Five operating principles are illustrated through various aspects of several stories. The authors describe these principles as “the stars by which Humboldt Area Foundation has charted the course of its development as a community philanthropy” (15).

  1. The principle “Dynamics of Difference” is told about through the UIHS facility in Arcata called Potawot Health Village. When the facility was proposed, it was met with prejudice in Arcata. The city council apologized to the nine tribes that comprise UIHS. When built, the facility doubled the number of American Indians served. Three years after the opening, the Eureka City Council returned land to the Wiyot tribe on an island (Tuluwot) in Humboldt Bay.
  2. Community Assets is illustrated in the context of the yearlong process in which timber owners and environmental leaders met to reduce conflict and build trust. The “Headwaters Fund,” created to compensate Humboldt County for the loss of taxes involved in creating a state preserve, became a community-controlled fund. Proposals are open to all, as suggested by the timber owners and environmental activists who signed an ad that also indicated that fund management would not be open to any self-interested party. Since HAF designed the ad that stated the guidelines and restrictions, it later turned down management of the assets.

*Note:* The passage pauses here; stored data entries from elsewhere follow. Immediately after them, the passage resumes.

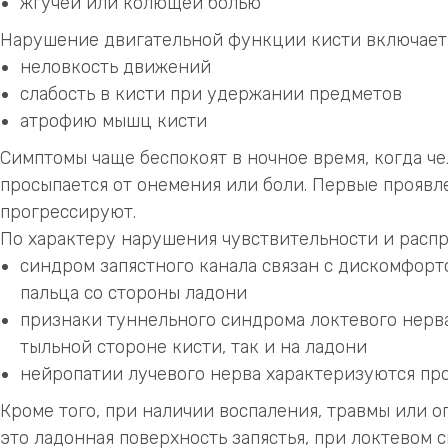
жгучей или колющей болью
Нарушение двигательной функции кисти включает 
неловкость движений
слабость в кисти при удержании предметов
атрофию мышц кисти
Симптомы чаще беспокоят в ночное время, когда чел
просыпается от онемения или боли. Первые проявл
прогрессируют.
По характеру нарушения чувствительности и распр
синдром запястного канала связан с дискомфорт
пальца со стороны ладони
признаки туннельного синдрома локтевого нерва
тыльной стороне кисти, так и на ладони
нейропатии лучевого нерва характеризуются проб
Кроме того, при наличии воспаления, травмы или о
это ладонная поверхность запястья, при локтевом 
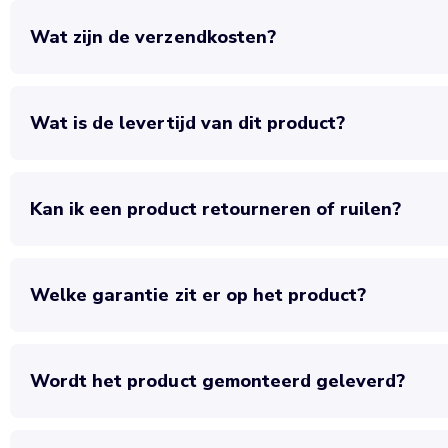
Wat zijn de verzendkosten?
Wat is de levertijd van dit product?
Kan ik een product retourneren of ruilen?
Welke garantie zit er op het product?
Wordt het product gemonteerd geleverd?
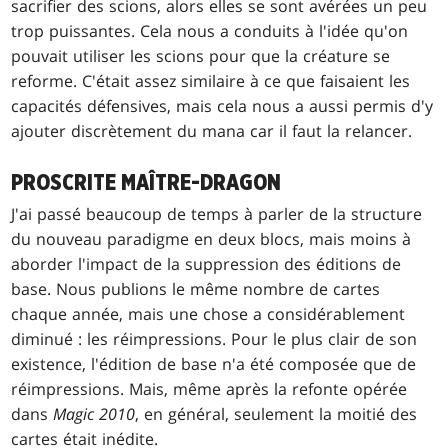
sacrifier des scions, alors elles se sont avérées un peu
trop puissantes. Cela nous a conduits à l'idée qu'on
pouvait utiliser les scions pour que la créature se
reforme. C'était assez similaire à ce que faisaient les
capacités défensives, mais cela nous a aussi permis d'y
ajouter discrètement du mana car il faut la relancer.
PROSCRITE MAÎTRE-DRAGON
J'ai passé beaucoup de temps à parler de la structure
du nouveau paradigme en deux blocs, mais moins à
aborder l'impact de la suppression des éditions de
base. Nous publions le même nombre de cartes
chaque année, mais une chose a considérablement
diminué : les réimpressions. Pour le plus clair de son
existence, l'édition de base n'a été composée que de
réimpressions. Mais, même après la refonte opérée
dans
Magic 2010
, en général, seulement la moitié des
cartes était inédite.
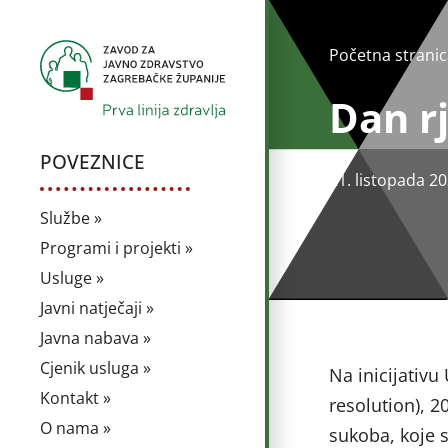
Početna stranic
Dan r
POVEZNICE
21. listopada 20
Službe »
Programi i projekti »
Usluge »
Javni natječaji »
Javna nabava »
Cjenik usluga »
Na inicijativu
Kontakt »
resolution), 2
O nama »
sukoba, koje s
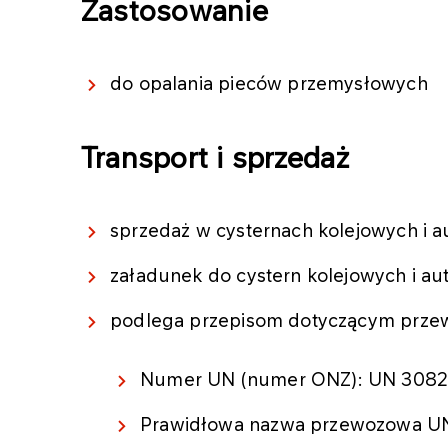
Zastosowanie
do opalania pieców przemysłowych
Transport i sprzedaż
sprzedaż w cysternach kolejowych i a
załadunek do cystern kolejowych i au
podlega przepisom dotyczącym przew
Numer UN (numer ONZ): UN 3082
Prawidłowa nazwa przewozowa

The fund continues “to grow in importance and impact.” The story of continuing community benefit is in sharp contrast with the Quincy Library Group in which a timber industry forester, a county supervisor, and an environmental lawyer met in secret, spent close to $82 million in Forest Service funds, and created a plan with dubious benefits to the areas around Lassen, Plumas, and parts of the Tahoe National Forest in California.
  3. Community Commons describes the flexible and transparent community forums required to tap into the community’s knowledge.

    Outcomes included:

    • Redwood Coast Connect, a policy leader in broadband deployment
    • Renewed and inclusive focus on regional economic development and community forestry (50,000 acres set aside)
    • Institute of the North Coast Redwood Coast Rural Action
    • California Center for Rural Policy research center at Humboldt State University
  4. Time and Convergence points out the ways in which community interests and actions occur on a different timetable from that of foundations and suggests the need for all to calibrate “expectations for outcomes to a community’s pace of change.”
  5. Essential Infrastructure is about the requirement for a place to meet, skill in organizing meetings and facilitation, a copy machine to print meeting notices for those without computers, availability of translation, child care, and transportation in order to “generate something close to engagement.”

The authors define community democracy as “grassroots engagement where people uncover, activate, and energize their community’s own assets, take responsibility for their formal and informal decision-making processes, and further their ability to work constructively with conflict and difference” (15).

For philanthropists interested in fostering structural change and building community democracy, the following seven principles may be helpful:

  1. Civic capacity
  2. Horizontal relationships
  3. Citizen agency
  4. Impartiality
  5. Equalizing infrastructure
  6. Flexibility
  7. Democracy is where you find it.

The writers suggest that philanthropy may have a huge role to play in building community democracy and that it must be willing to provide commons, structure, some guidance and money, and patience as the process develops in ways that may be neither hierarchical nor comfortable for foundations. In order to benefit from the flexibility, understanding, creativity, and collaboration of engaged individuals, foundations may need to let go of the outcome — at least for a while.